At issue for Pollack Shores is whether the city's method of determining if projects are residential or commercial is vague.

If it wins, it could lead Sandy Springs to revamp its permit fee publication to be more clear for developers, real estate attorney Julie Sellers, a partner at Pursley Friese Torgrimson, said.

Last year, Pollack Shores announced plans to develop 425 apartment units and 10K SF of retail and restaurant space adjacent to the Palisades office park in Sandy Springs.

The fees stem from the city's permit fee structure, which charges $5 per $1,000 of building value for residential structures and $8 per $1K of building value for commercial structures. Pollack Shores officials contend in documents that, despite applying to develop the apartments under a stick-built residential code, Sandy Springs charged Pollack Shores its commercial permit fee, and did so without any clear indication of what constitutes a commercial or residential project.

“With no standards or criteria to govern the process for computing the building permit fees for the Permits, [Sandy Springs Community Development Director Michelle] Alexander and City officials have unfettered direction to compute building permit fees without sufficient legislative restraint and guidance,” Pollack Shores officials state in the suit.

Sandy Springs denied Pollack Shores' allegations in court documents and contends that International Building Codes the city uses determine that any structure beyond one- and two-family dwellings would be considered commercial and charged the higher permit rate under the city's rules.

The city stated commercial project inspectors "have greater training requirements and different qualifications than residential inspectors.” Over the past five years, every apartment project approved in Sandy Springs has held a commercial designation, city officials claim.

Pollack Shores' lawsuit — which asks a judge to rule without a jury — stems from a May 11 Sandy Springs Board of Appeals hearing in which the board unanimously upheld the city's stand on the fees.

Sandy Springs officials declined to comment, and Pollack Shores officials did not respond to media requests.
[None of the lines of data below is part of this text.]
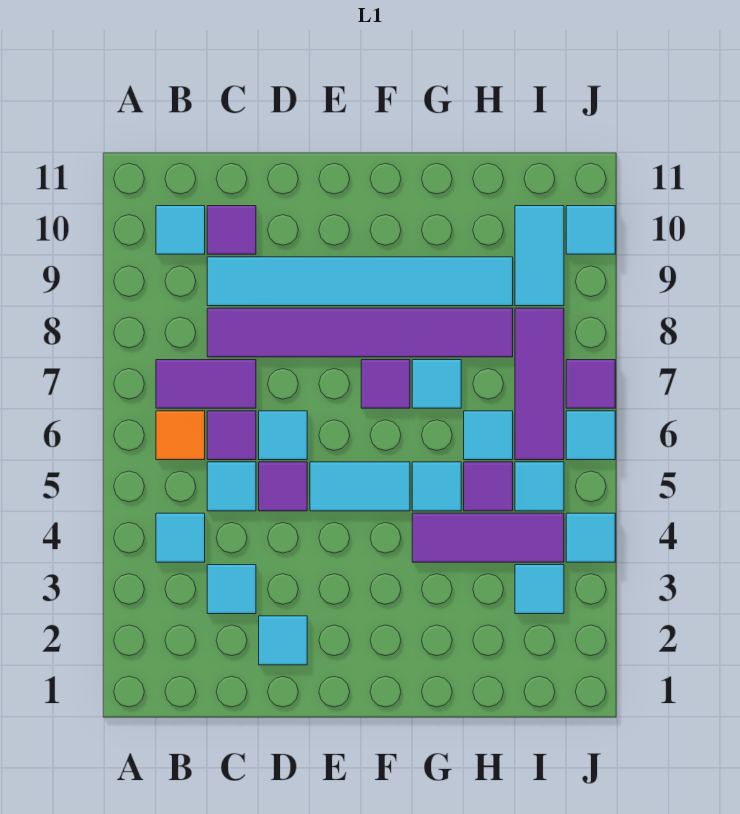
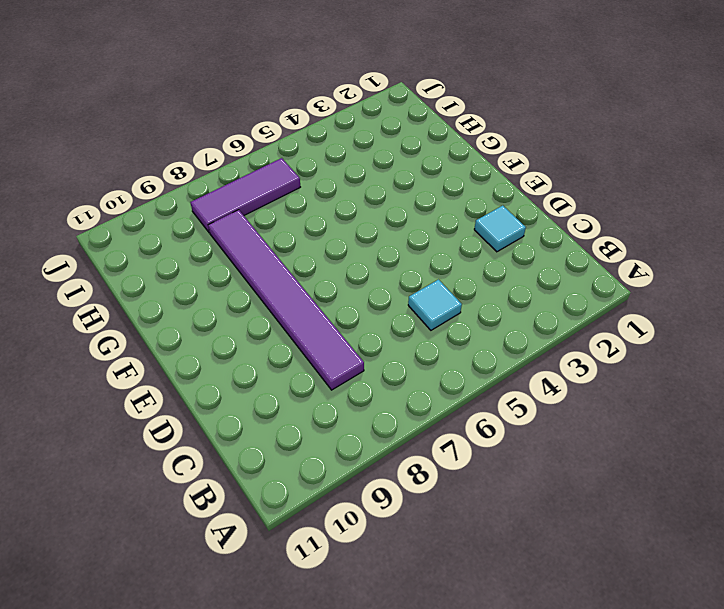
none -> cyan 1x1 tile [156,513,205,562]
none -> orange 1x1 tile [156,411,205,460]
none -> purple 1x2 tile [156,360,256,408]

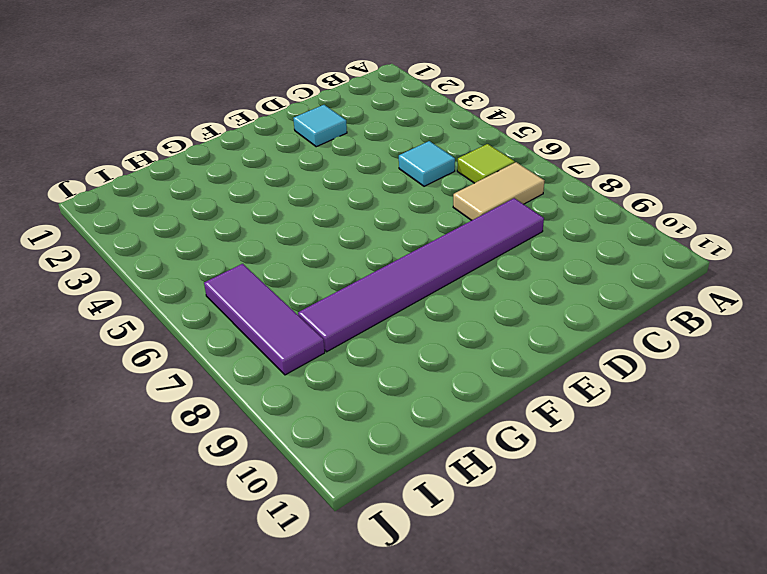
lime 1x1 tile [457,144,515,183] -> orange 1x1 tile [156,411,205,460]
tan 1x2 tile [453,162,544,220] -> purple 1x2 tile [156,360,256,408]
none -> cyan 1x1 tile [156,513,205,562]
none -> cyan 1x1 tile [156,206,205,254]
none -> cyan 1x1 tile [207,565,256,614]

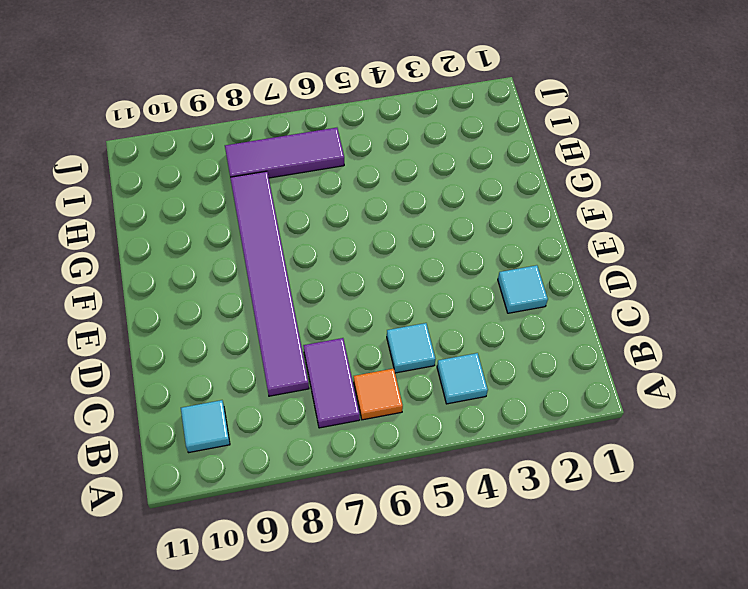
none -> cyan 1x1 tile [207,565,256,614]
none -> purple 1x1 tile [207,411,256,460]
none -> cyan 1x6 tile [207,257,513,306]

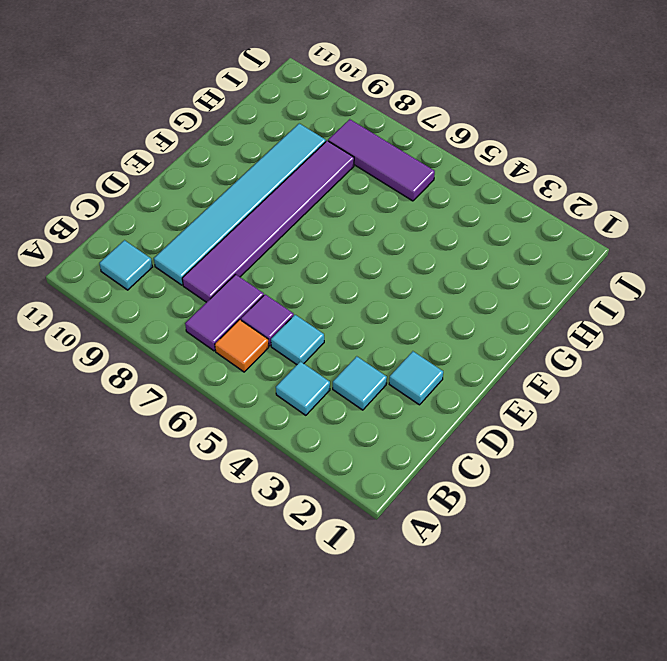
none -> purple 1x1 tile [207,206,256,254]
none -> purple 1x1 tile [259,462,307,511]
none -> cyan 1x1 tile [259,411,307,460]

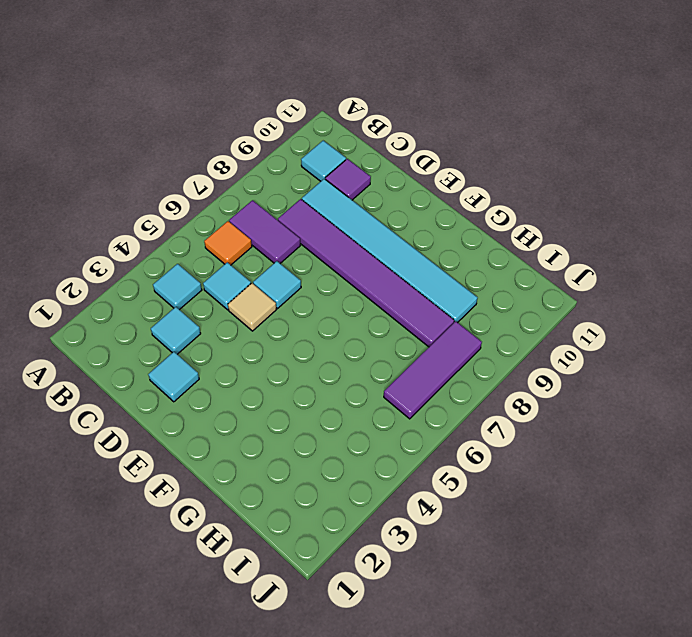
tan 1x1 tile [228,283,276,331] -> purple 1x1 tile [259,462,307,511]
none -> purple 1x1 tile [207,411,256,460]
none -> cyan 1x2 tile [310,462,410,511]
none -> purple 1x1 tile [361,360,410,408]

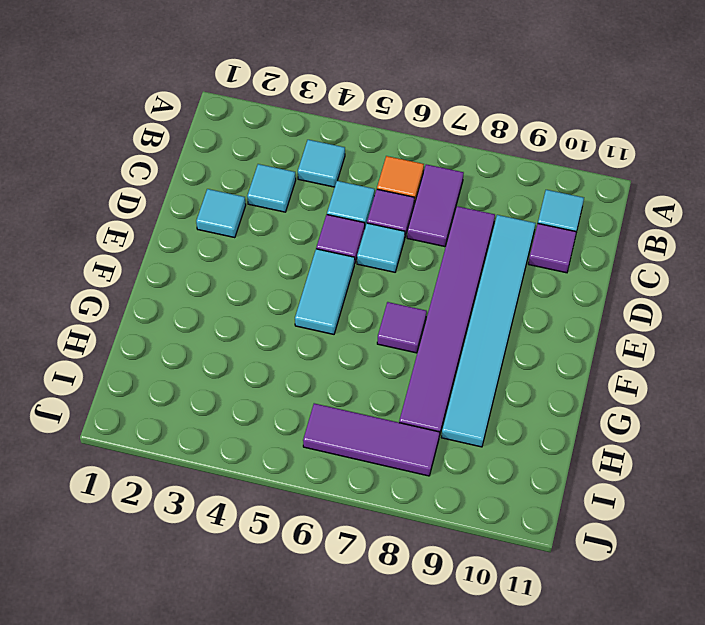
none -> purple 1x3 tile [412,513,564,562]
none -> cyan 1x1 tile [412,462,461,511]
none -> cyan 1x1 tile [412,360,461,408]

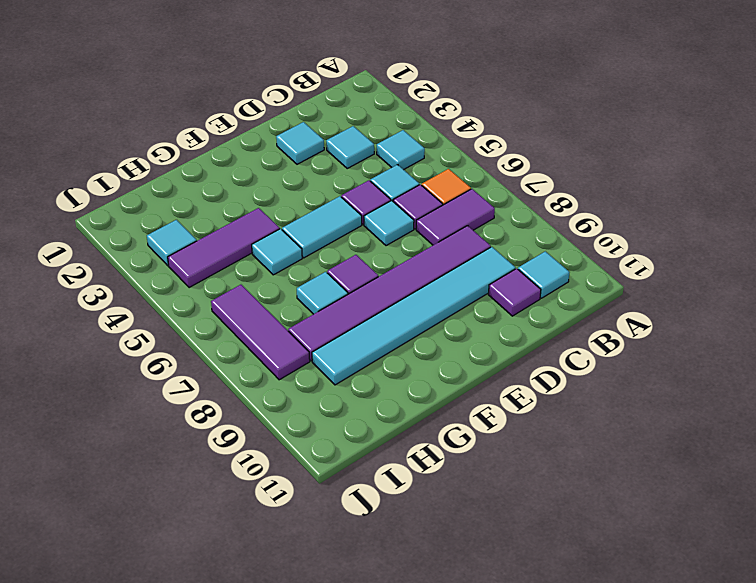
none -> purple 1x1 tile [464,462,513,511]
none -> cyan 1x1 tile [464,411,513,460]
none -> cyan 1x1 tile [515,462,564,511]

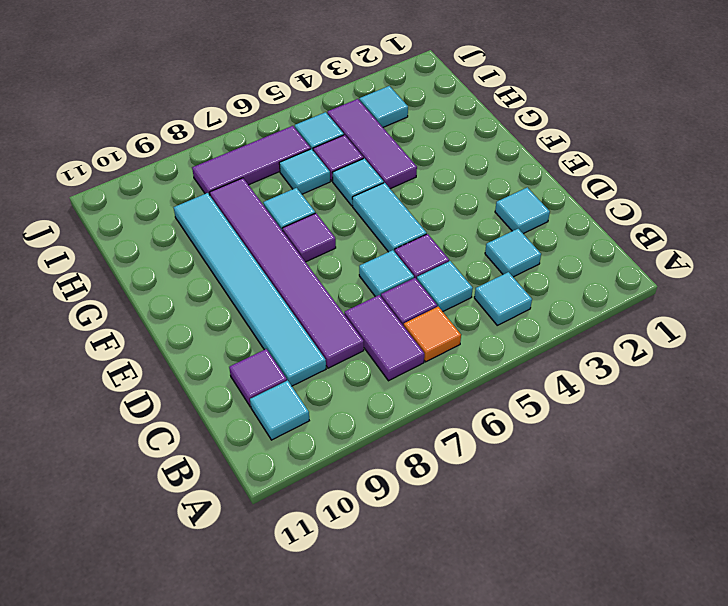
none -> cyan 1x2 tile [515,206,564,306]
none -> cyan 1x1 tile [566,513,615,562]
none -> cyan 1x1 tile [566,411,615,460]

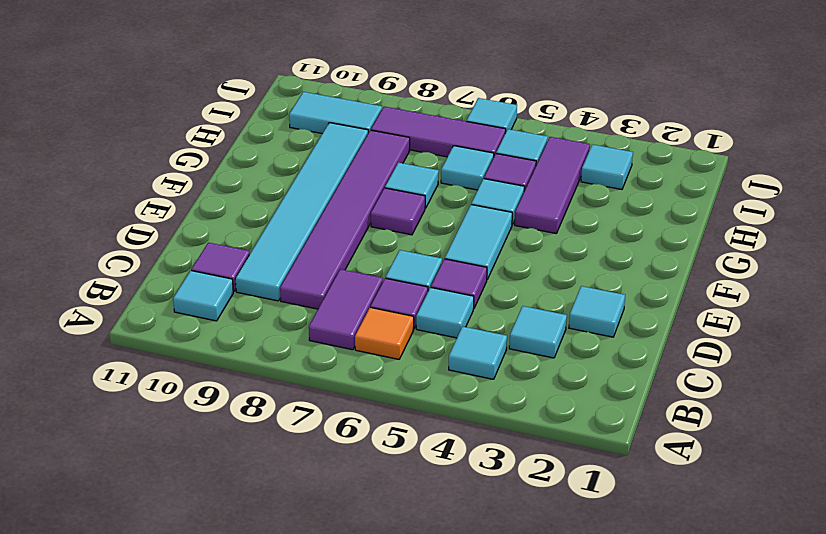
none -> cyan 1x1 tile [566,513,615,562]
none -> purple 1x1 tile [566,360,615,408]
none -> cyan 1x1 tile [566,206,615,254]

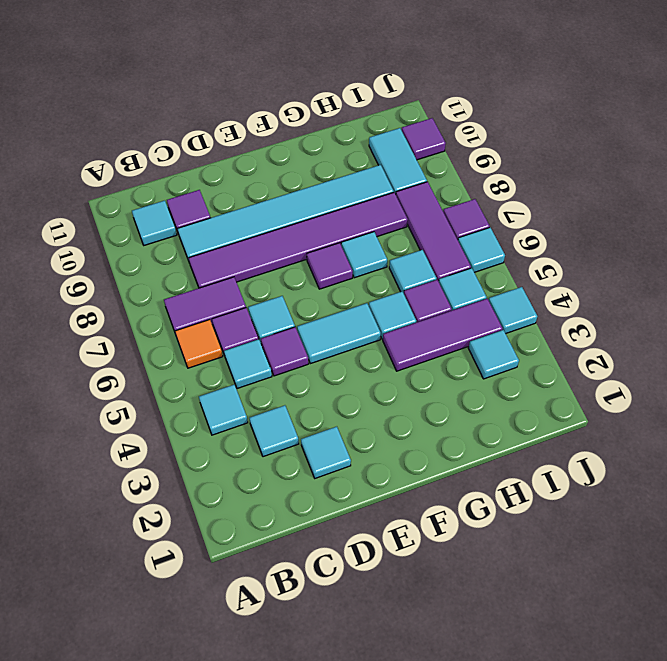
purple 1x1 tile [402,118,446,160] -> cyan 1x1 tile [566,206,615,254]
“I think it's really going to hinge on the publication of the building permit fee chart and the record before the court,” Sellers said. Sellers has no involvement in the case, but reviewed the filings for Bisnow.

She said the building permit document Pollack Shores received from the city in May states that the permit fees are based on a building's use, and Pollack Shores was already using a per-square-foot cost estimate from the International Building Code that shows it was seeking a residential, multifamily project.

The fee chart does not refer to the type of construction, but instead the type of use, Sellers said. In the end, Sandy Springs should have been clearer in what constituted use in the fee permit document.

"I think Pollack Shores raises a valid dispute," she said. "The use of these three buildings is residential, not commercial use."

The court proceedings are early on, and the time frame this could take to reach a verdict is up in the air, Sellers said.